----- Reading passage -----

Melanie Nixon from Hampshire has lived with a rare form of Non-Hodgkin lymphoma for nearly 20 years and she owes her life to a trial drug she was able to access at University Hospital Southampton NHS Foundation Trust. On International Women’s Day 2021 we are sharing Melanie’s remarkable story in her own words to highlight the importance of clinical trials and why networks like the Cure Leukaemia funded Trials Acceleration Programme (TAP) are so vital to give hope to the 38,000 people diagnosed with a form of blood cancer in the UK each year.
Melanie's Story - 2002
I had no idea I had cancer. I had no pain, just a feeling that I had a piece of driftwood in my tummy and it moved from side to side as I turned over in the night.
I made the appropriate Doctor’s appointment and immediately he requested a blood test at the Norfolk and Norwich University Hospitals NHS Foundation Trust.
I waited two weeks before I was given an appointment and then attended the hospital. There were seven ladies in the oncologist’s room; two oncologist doctors, specialist nurses and training nurses, it was rather a lot to take in.

----- Source information -----

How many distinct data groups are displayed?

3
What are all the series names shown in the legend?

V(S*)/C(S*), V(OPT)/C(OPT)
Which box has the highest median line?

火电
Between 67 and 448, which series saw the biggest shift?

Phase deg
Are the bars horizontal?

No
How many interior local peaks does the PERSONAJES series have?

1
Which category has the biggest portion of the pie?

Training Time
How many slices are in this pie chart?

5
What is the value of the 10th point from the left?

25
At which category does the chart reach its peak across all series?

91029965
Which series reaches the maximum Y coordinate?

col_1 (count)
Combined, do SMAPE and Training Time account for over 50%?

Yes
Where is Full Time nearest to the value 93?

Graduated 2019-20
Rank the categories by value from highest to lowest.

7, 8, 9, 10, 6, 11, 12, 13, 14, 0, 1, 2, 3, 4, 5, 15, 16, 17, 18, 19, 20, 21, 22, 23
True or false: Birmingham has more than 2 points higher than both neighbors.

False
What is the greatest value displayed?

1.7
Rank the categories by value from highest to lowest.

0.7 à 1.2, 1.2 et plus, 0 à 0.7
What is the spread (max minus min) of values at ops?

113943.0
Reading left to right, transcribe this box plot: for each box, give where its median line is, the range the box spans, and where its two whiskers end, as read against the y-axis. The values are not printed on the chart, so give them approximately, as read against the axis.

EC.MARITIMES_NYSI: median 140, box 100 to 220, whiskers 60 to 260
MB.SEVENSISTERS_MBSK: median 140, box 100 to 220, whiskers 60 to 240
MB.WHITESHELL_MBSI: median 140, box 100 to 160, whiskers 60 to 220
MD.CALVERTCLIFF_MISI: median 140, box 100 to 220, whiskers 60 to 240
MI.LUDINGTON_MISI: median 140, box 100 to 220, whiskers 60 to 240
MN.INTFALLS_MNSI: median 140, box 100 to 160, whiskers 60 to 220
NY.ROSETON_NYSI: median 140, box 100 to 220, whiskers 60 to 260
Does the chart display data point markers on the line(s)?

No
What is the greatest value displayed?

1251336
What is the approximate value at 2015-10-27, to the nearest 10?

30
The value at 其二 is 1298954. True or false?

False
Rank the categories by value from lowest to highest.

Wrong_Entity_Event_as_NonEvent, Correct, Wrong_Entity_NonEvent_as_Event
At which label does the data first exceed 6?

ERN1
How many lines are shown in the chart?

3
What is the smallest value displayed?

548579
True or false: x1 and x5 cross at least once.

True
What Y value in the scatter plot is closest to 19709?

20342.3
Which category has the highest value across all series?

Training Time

-----

Decide whether each statement agrees with the passage about Melanie Nixon, answering yes or no and quoting the words that settle it. (a) Melanie felt pain before she learned she had cancer. (b) Her doctor asked for a blood test straight away. (c) Melanie got a hospital appointment within a few days. The entries come from a different source than the passage about Melanie Nixon.

(a) No: "I had no pain"
(b) Yes: "immediately he requested a blood test"
(c) No: "I waited two weeks before I was given an appointment"